◆ Passage shown
■ ■ ■ ■
Hiring a brand strategist in Dubai is one of the highest-leverage decisions a business can make. Done right, the right strategist compounds your marketing efficiency, clarifies your positioning, and builds the brand equity that makes every channel perform better over time. Done wrong, it means months of misaligned strategy, beautiful brand guidelines that no one uses, and a marketing budget that produces impressions but not revenue. I'm going to give you the exact questions I'd want clients to ask me — the ones that separate genuine strategists from those who are excellent at pitching strategy without delivering it.

Question 1 — What is your experience in my specific industry?

Brand strategy is not generic. The variables that determine how a strategy is built, what positioning is available, and which execution levers work are entirely different across verticals. A healthcare brand in Dubai operates under DHA and MOH advertising regulations that require specific compliance knowledge. An EdTech brand requires deep understanding of the parent-student-institution trust triangle and the multi-month decision cycle. An e-commerce brand on Amazon requires platform-specific technical knowledge that is irrelevant to a B2B professional services firm.

"We've worked across many industries" is not an answer to this question. Push past it. Ask for named clients, specific campaigns, and demonstrated understanding of the exact challenges your industry presents. What's the typical customer acquisition cost in this vertical? What trust signals matter most to your specific buyer? What regulatory constraints apply to your market? A strategist with genuine vertical experience will answer these without hesitation. A generalist will pivot to talking about their process.

My industry depth: EdTech (enrollment funnels, Google Ads, 70% enrollment growth), E-Commerce (Amazon UAE, 10× sales growth, ACoS optimisation), Healthcare (DHA-compliant UAE campaigns, zero policy violations across 18 months), B2B (LinkedIn lead generation, reseller pipeline, 40+ resellers built from zero). Different verticals, documented results, same underlying strategy discipline.

Question 2 — How do you measure brand strategy success?

This question reveals more about a strategist's accountability orientation than almost any other. Brand strategy is often treated as a fuzzy, immeasurable discipline — and some strategists actively prefer it that way because it makes performance accountability impossible. The right answer to this question demonstrates that the strategist understands the chain of causation between brand work and commercial outcomes.
■ ■ ■ ■
◆ Stored data
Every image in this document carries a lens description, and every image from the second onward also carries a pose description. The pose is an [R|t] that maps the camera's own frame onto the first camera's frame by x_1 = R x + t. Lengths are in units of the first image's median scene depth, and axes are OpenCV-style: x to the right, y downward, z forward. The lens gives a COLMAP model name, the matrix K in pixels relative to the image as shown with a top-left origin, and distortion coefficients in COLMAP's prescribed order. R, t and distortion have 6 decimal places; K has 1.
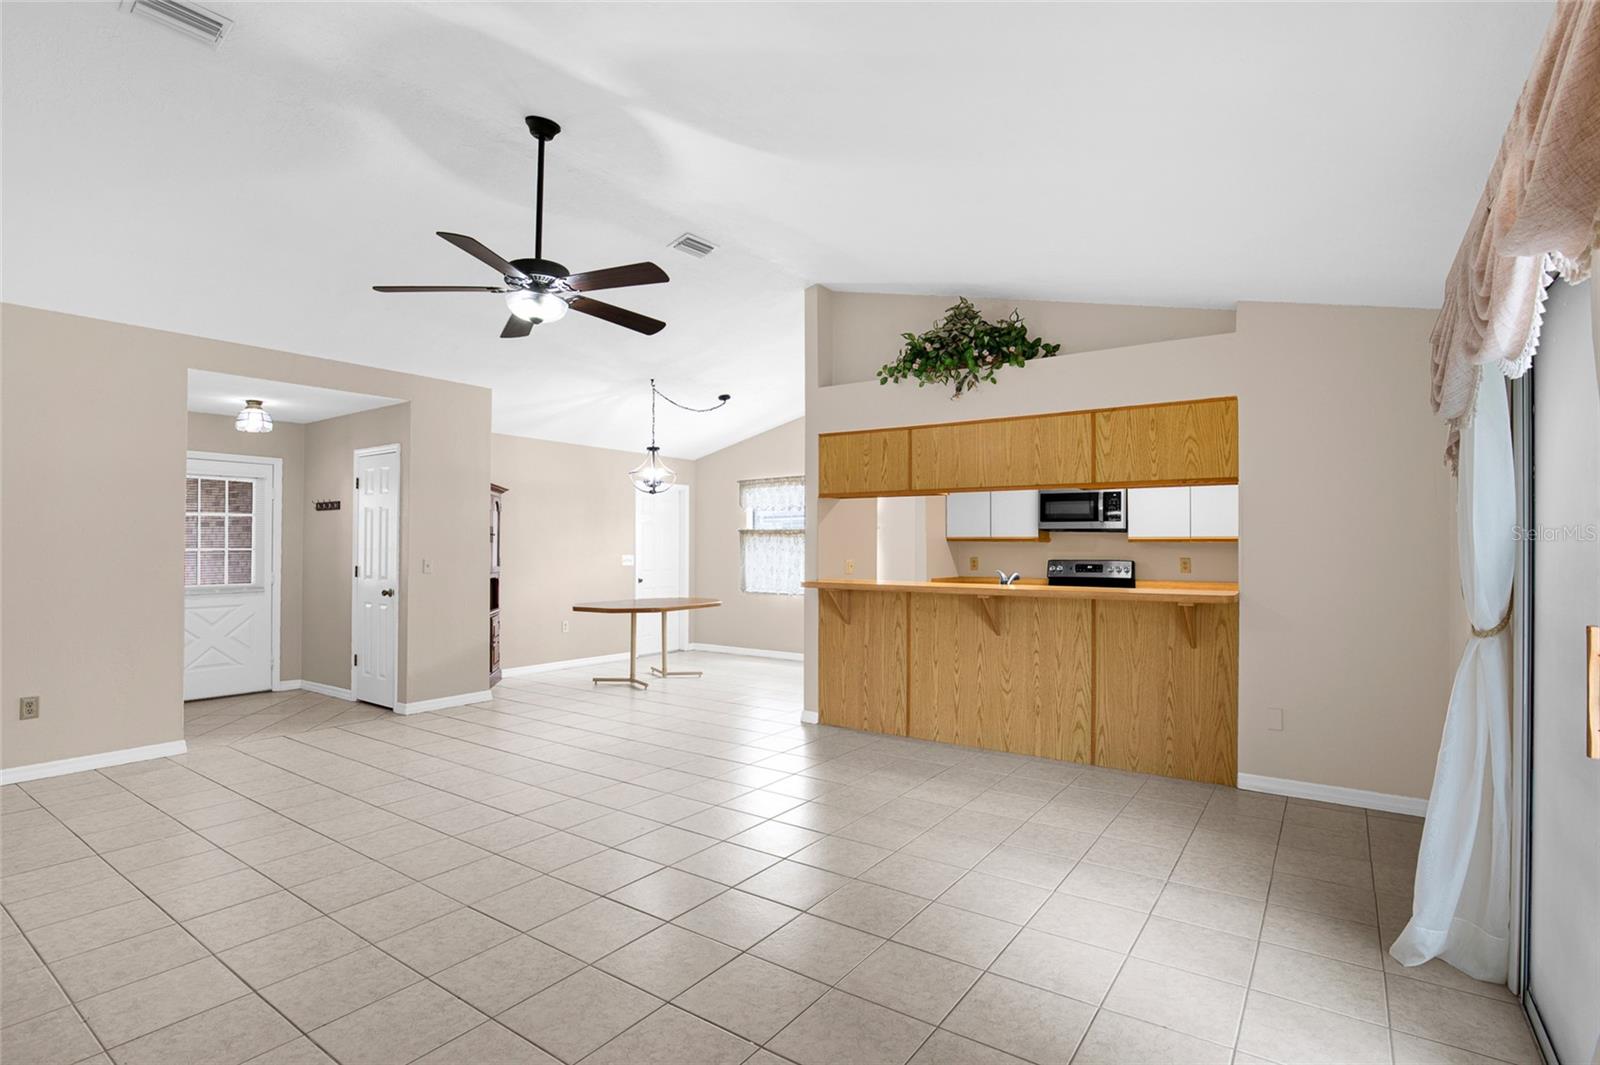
lens RADIAL K [[771.3, 0, 800.3], [0, 771.3, 548.4], [0, 0, 1]] dist [-0.019393, 0.000180]
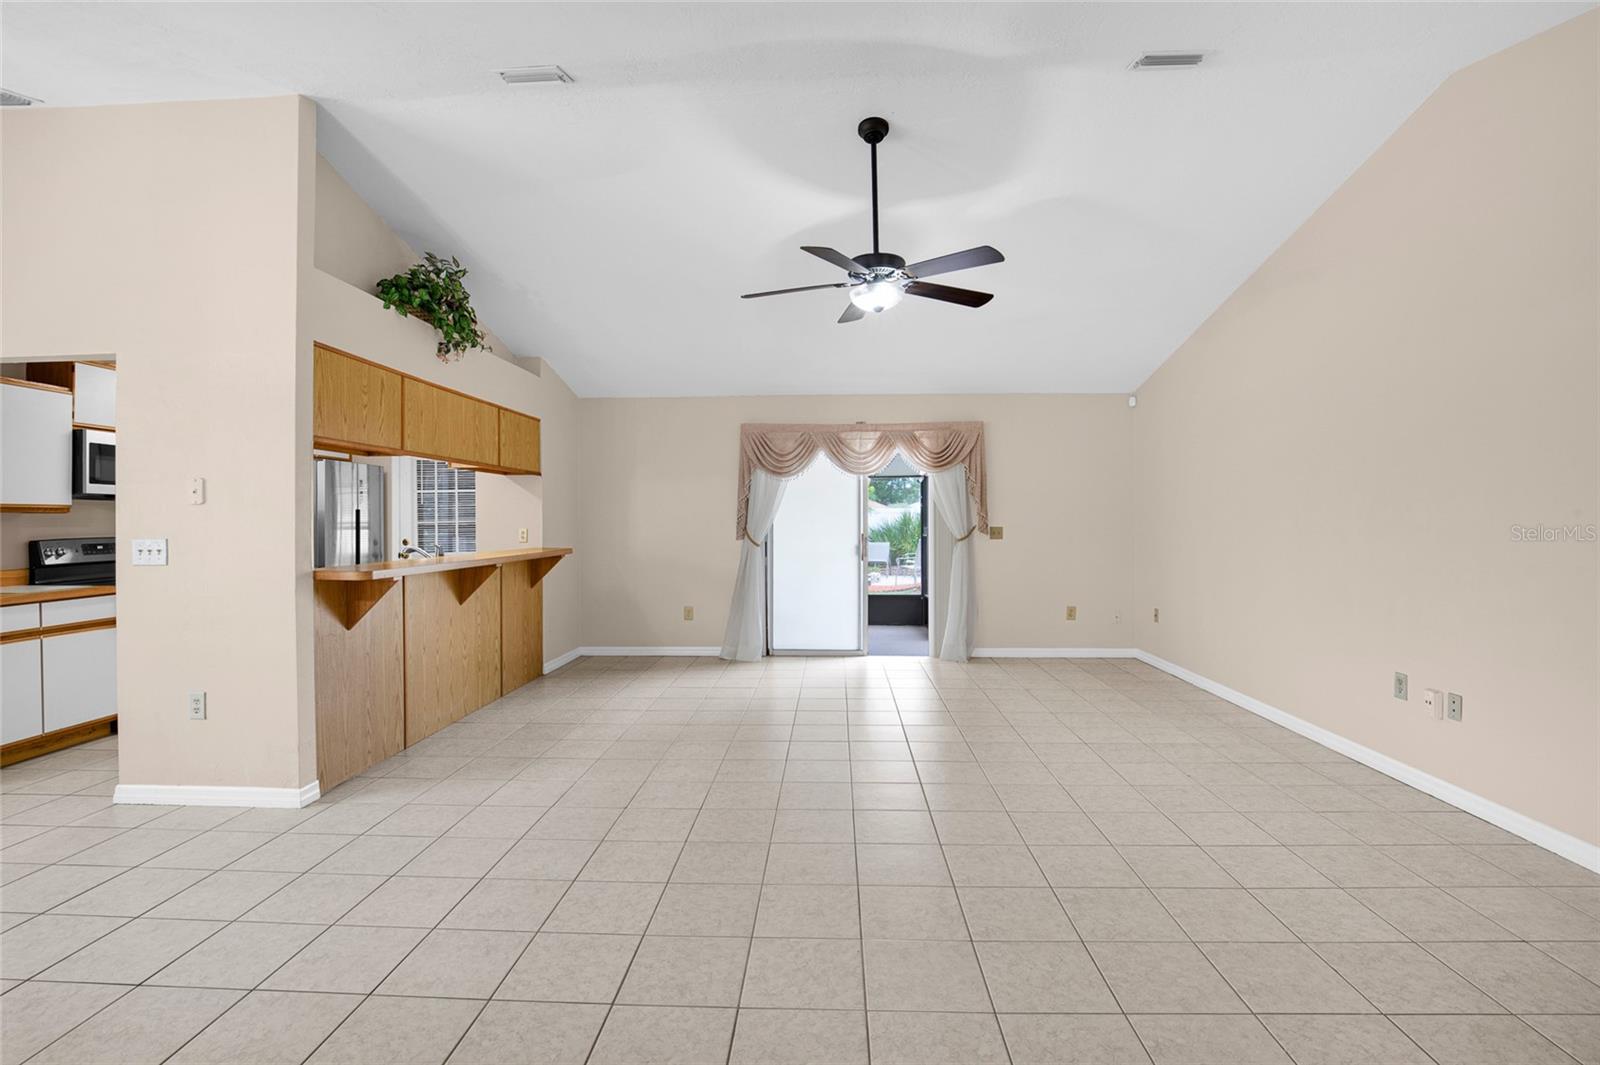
■ ■ ■ ■
◆ Task requirements
**a.** Name every industry in the "My industry depth" paragraph of the passage on hiring a brand strategist in Dubai.
**b.** In the passage on hiring a brand strategist in Dubai, which advertising regulations does a healthcare brand in Dubai operate under?
**c.** Please turn the paragraph of the passage on hiring a brand strategist in Dubai that begins "Brand strategy is not generic" into a short list that keeps its main facts.
The data is separate material from the passage on hiring a brand strategist in Dubai.

◆ Answers to this exercise
**a.** EdTech, E-Commerce, Healthcare, B2B

**b.** DHA and MOH advertising regulations.

**c.**
- Brand strategy is not generic. How it is built, what positioning is available and which execution levers work differ entirely across verticals.
- Healthcare brands in Dubai fall under DHA and MOH advertising regulations, which require specific compliance knowledge.
- EdTech brands require a deep understanding of the parent-student-institution trust triangle and the multi-month decision cycle.
- E-commerce brands on Amazon require platform-specific technical knowledge that is irrelevant to a B2B professional services firm.